## swin2013 3 years ago Limit problem?

1. swin2013

$\lim_{x \rightarrow -3^{+}} 1/x+3$

2. across

You have that$\lim_{x\to-3^+}\frac1{x+3}.$Immediate substitution yields a division by zero. Therefore, you must have a vertical asymptote there. Approaching it from the right side, however, will yield $$\infty$$ as the limit. On the other hand, approaching it from the left side will yield $$-\infty$$ as the limit.

3. ksaimouli

i am soory i read it wrong

4. swin2013

since it is on the right side, do i write that the limit is approaching positive infinity?

5. ksaimouli

actually the limit DNE because the absolute value get very large

6. across

Because it's a sided limit, you have to specify $$\text{where}$$ it goes.
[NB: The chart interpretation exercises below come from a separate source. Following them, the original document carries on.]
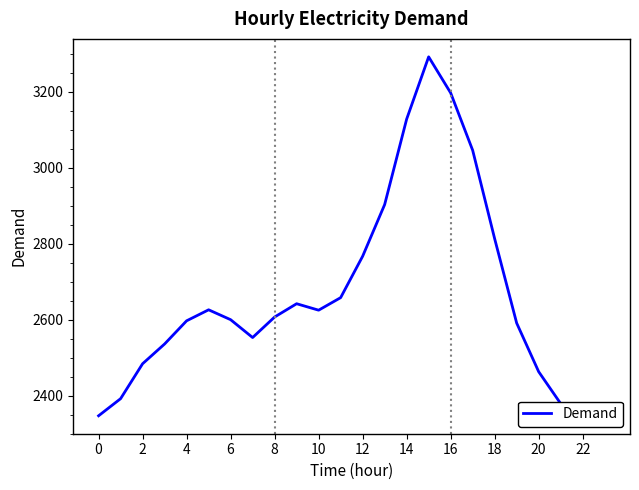

What is the minimum value shown in the chart?

2347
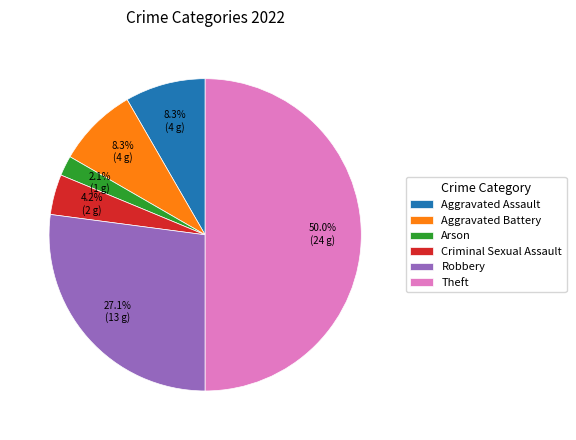

What is the largest slice in the pie chart?

Theft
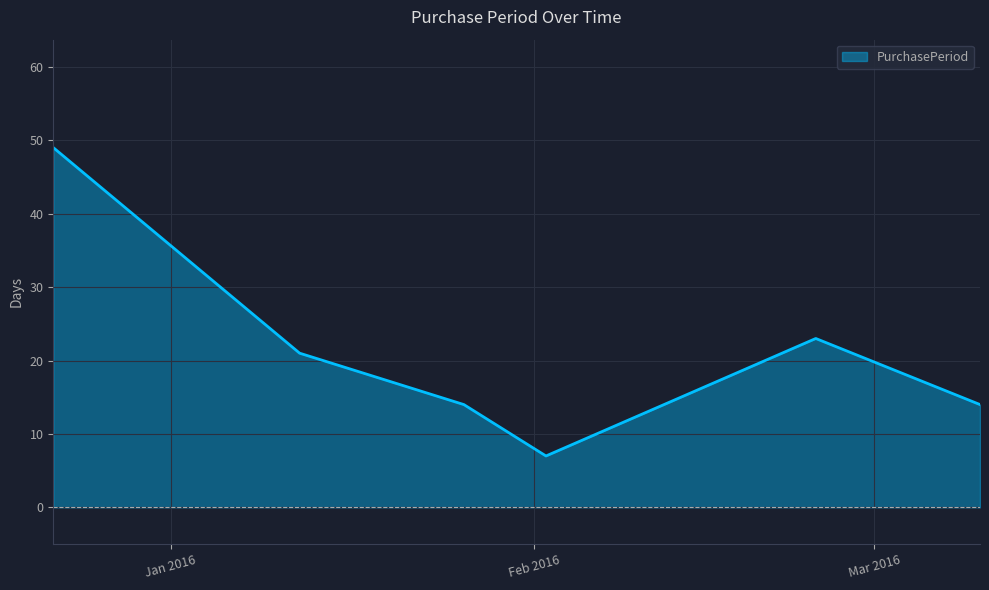

What is the sum of all values?

128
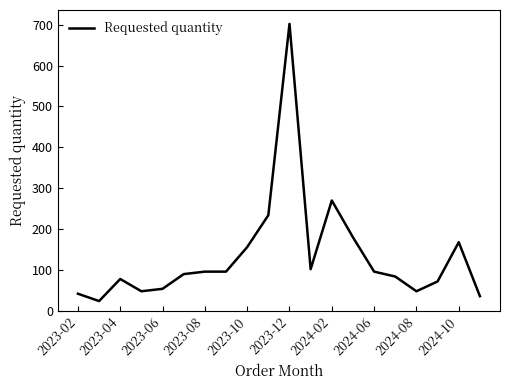

Does the chart have visible grid lines?

No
Simply writing DNE won't suffice.

7. viniterranova

I got it 1/6. Just plug it into the equation

8. across

@viniterranova, how did you get $$1/6$$?

9. swin2013

I'm pretty sure i should get either - infinity or positive. I'm kind of unclear on what to write. I understand that when i divide the constant (1) by x-2 (which is a small positive number), does that mean it's approaching positive infinity since 1 / x-2 is getting positively bigger?

10. viniterranova
11. swin2013

@viniterranova it's actually negative 3. it appears that the equation plugged in 3. if we plug in the value of -3, we get 0 on the denominator which is not valid since the denominator can't be zero

12. across

@swin2013, when you're asked to compute$\lim_{x\to-3^+}\frac1{x+3},$if you substitute the limit, $$-3$$, you'll have that$\frac1{x+3}=\frac1{(-3)+3}=\frac10.$Therefore, you know that the limit DNE. However, if you approach $$-3$$ from the right side, you'll have that$\frac1{x+3}$gets infinitely larger (since you're dividing by a really small number) toward $$\infty$$. Oh, and @viniterranova, the limit is $$-3$$, not $$3$$. Read the question again.

13. swin2013

so am i correct in the sense that x - infinity?

14. viniterranova

See teh wolfram site.

15. viniterranova

The fact of you have the minus sign after 3 doesn´t mean that the 3 is negative. Just mean that you are approaching from left.

16. viniterranova

Just this.

17. across

No, you silly, $$-3$$ is different from $$3^-$$.

18. swin2013

no. if it's approaching 3 to the left, there will be a negative as an exponent

19. across

@swin2013, for example, let $$k=-2.99999$$ be that close to $$-3$$. Then$\frac1{k+3}=\frac1{-2.99999+3}=\frac1{0.00001}=100,000.$So you indeed approach $$\infty$$.

20. across

(Notice that we're close to it from the right side.)

21. swin2013

thank you @across, i just need clarity on what to write for my answer haha. I already understand the concept :)

22. viniterranova

Across you didn´t understand me. I just said minus sign after 3 not before.

23. swin2013

yea but the equation never stated a negative sign after the 3.

24. across

That doesn't change the fact that you screwed up, @viniterranova. ;) @swin2013, you can write: "The limit does not exist as it approaches positive infinity."

25. across

You can also just write$\lim_{x\to-3^+}\frac1{x+3}=\infty.$It depends on your teacher.

26. swin2013

x - infinity no finite lim :)

27. ksaimouli

the correct way to say according to textbook is it DNE

28. ksaimouli

xD

29. across

lol @ksaimouli, you are right, but this is a SIDED LIMIT. In other words, YOU MUST SPECIFY WHERE IT IS GOING. <:)

30. swin2013

lol i never said INFINITE i said FINITE

31. swin2013

which is the same as DNE as in there is not possible limit

32. ksaimouli

ok

33. swin2013

or DEFINITE limit (the derivative of FINITE)